Ontario Premier Doug Ford holds a press conference regarding new restrictions at Queen's Park in Toronto on Oct. 2, 2020.
Nathan Denette/The Canadian Press
As a former city councillor, Doug Ford has strong feelings about municipal democracy. One of the first things he did after becoming Premier of Ontario in 2018 was slash the size of Toronto city council, accomplishing at a stroke what his late brother Rob could not. He even threatened to use the notwithstanding clause of the Constitution to push through the change, which came in the midst of a municipal election campaign.
Now he has turned his sights on local democracy again, except this time he isn’t stepping in to change the system. He is stepping in to keep it just as it is.
The innovation that troubles him is ranked-ballot voting. The previous government, under Liberal premier Kathleen Wynne, gave cities the option of adopting this system, which asks voters to rank their preferences on the ballot: first choice, second choice and so on. It is used in many countries around the world and backers say it more accurately reflects the wishes of voters.
Mr. Ford apparently doesn’t like it. This week, out of the blue, he snuck amendments to the Municipal Elections Act into a bill concerned mainly with pandemic recovery. The changes would ban ranked-ballot voting. Why? Mr. Ford didn’t really explain except to say that “We’ve been voting this way since 1867” and “We don’t need any more complications.” If it was good enough for dear old Sir John A., in other words, it should be good enough for us.

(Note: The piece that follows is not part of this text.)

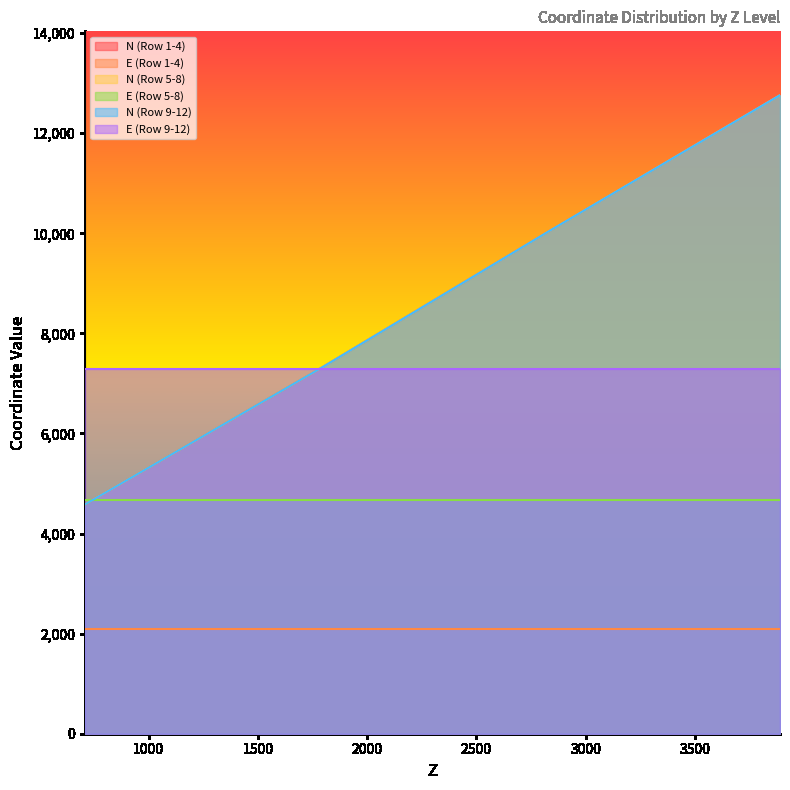

Between 2829 and 1789, which is larger?

2829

His hostility is strange. He himself was elected Progressive Conservative Leader through a form of ranked balloting. He was behind in the early going but eked out a win on the third ballot.

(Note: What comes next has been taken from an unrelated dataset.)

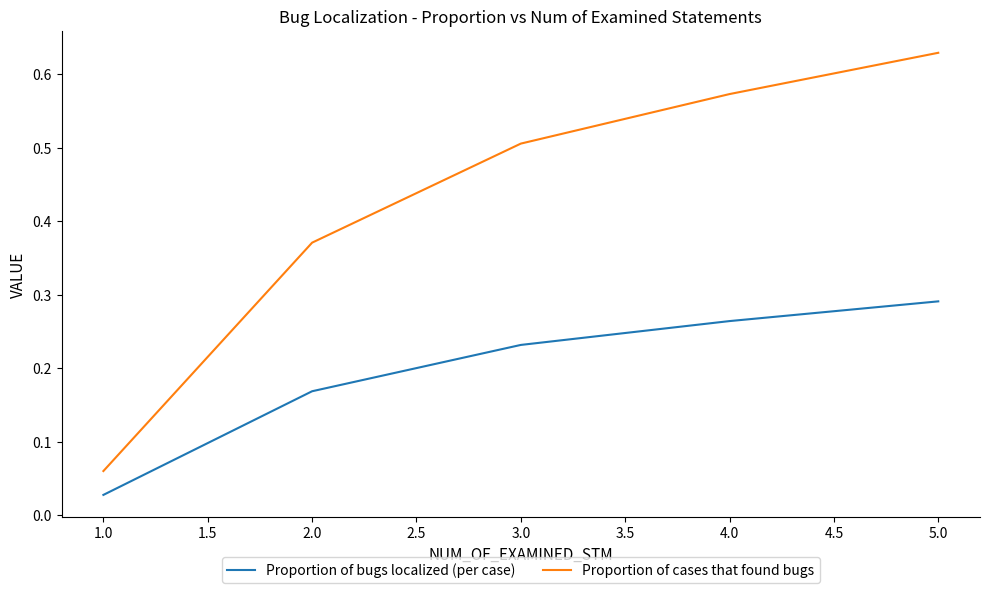

How many Proportion of cases that found bugs values are between 0 and 1?

5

London conducted a ranked-ballot election in 2018 with no fuss or muss. Kingston voted in a plebiscite that year to adopt the system for its municipal votes. Toronto was thinking about making the change, though not till at least 2026.
Pressed for an explanation, the Ford government said that “now is not the time for municipalities to experiment with costly changes to how municipal elections are conducted.” In other words, the pandemic made us do it. That makes no sense. The Premier is using the health emergency as cover for doing away with ranked balloting and getting even with his old foes down at city hall, who tend to favour it.
The cost of introducing it is negligible in a province that is shovelling billions out the door to fight the coronavirus. London’s 2018 election cost half a million dollars more than the one before, but much of that increase was due to one-off start-up expenses and regular price rises unrelated to the switch. A report by proponents of the change says that the extra fixed cost is just $24,500, or less than 10 cents a taxpayer.
The benefits, on the other hand, are considerable. The trouble with our current winner-takes-all system is that, in races with several candidates, the winner can be elected with far less than a majority – just 17 per cent for one councillor in a 2014 Toronto vote. Most of the voters are left with a representative not of their choosing.
Ranked balloting fixes that by distributing the second- and third-choice votes of the last-place contenders to the remaining ones. The last man or woman standing can then usually claim a majority. It is a compressed version of party leadership contests, in which contenders that do badly in early balloting drop out and voters choose again from a narrower field.
Advocates argue that ranked balloting discourages strategic voting and makes for a more diverse array of candidates. They also say it produces more civilized, less divisive campaigns. Candidates won’t hurl insults at a rival if they hope to be the second or third choice of the rival’s supporters.
If Mr. Ford doesn’t believe those arguments, let him argue back. Instead he took the option away from cities without debate or even warning, the same bulldozer approach he used on Toronto council in 2018. London will not hold another ranked-ballot vote. Kingston and Toronto will stop talking about it. A worthwhile experiment in democratic reform will be over. Everything will remain the same. Wonderful.